What is needed: List all lines of the data containing the word "sagepub".

Data records:
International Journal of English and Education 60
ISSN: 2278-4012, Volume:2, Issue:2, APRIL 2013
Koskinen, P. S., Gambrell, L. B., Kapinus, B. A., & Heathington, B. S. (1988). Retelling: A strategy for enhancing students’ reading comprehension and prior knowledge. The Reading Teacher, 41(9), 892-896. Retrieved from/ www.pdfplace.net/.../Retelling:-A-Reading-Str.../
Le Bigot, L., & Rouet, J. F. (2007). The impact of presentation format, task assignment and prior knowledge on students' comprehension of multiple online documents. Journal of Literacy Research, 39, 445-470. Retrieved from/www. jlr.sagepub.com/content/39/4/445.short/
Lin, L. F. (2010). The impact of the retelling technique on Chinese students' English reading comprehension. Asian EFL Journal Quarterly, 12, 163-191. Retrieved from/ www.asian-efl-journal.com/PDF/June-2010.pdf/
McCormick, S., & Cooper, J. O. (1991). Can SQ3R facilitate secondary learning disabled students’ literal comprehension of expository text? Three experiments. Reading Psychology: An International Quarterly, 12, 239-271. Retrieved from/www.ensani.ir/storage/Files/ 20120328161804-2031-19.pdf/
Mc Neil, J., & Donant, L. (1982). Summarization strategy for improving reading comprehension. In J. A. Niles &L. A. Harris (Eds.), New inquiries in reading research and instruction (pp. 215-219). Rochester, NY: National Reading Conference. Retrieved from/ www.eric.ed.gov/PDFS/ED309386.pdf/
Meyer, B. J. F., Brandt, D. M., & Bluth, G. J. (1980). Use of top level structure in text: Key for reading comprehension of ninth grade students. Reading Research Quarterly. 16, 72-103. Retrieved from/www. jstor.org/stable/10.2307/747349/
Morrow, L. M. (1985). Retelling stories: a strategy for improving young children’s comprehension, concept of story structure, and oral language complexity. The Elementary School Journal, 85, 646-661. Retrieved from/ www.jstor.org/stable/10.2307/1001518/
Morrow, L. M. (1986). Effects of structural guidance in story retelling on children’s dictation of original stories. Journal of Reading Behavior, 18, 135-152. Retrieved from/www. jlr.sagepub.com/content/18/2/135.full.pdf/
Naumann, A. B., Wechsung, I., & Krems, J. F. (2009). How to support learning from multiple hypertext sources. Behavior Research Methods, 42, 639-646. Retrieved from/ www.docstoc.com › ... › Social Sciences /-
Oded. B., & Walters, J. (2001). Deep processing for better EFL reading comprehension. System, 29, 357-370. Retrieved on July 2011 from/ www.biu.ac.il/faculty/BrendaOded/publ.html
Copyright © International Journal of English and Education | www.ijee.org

Solution:
Le Bigot, L., & Rouet, J. F. (2007). The impact of presentation format, task assignment and prior knowledge on students' comprehension of multiple online documents. Journal of Literacy Research, 39, 445-470. Retrieved from/www. jlr.sagepub.com/content/39/4/445.short/
Morrow, L. M. (1986). Effects of structural guidance in story retelling on children’s dictation of original stories. Journal of Reading Behavior, 18, 135-152. Retrieved from/www. jlr.sagepub.com/content/18/2/135.full.pdf/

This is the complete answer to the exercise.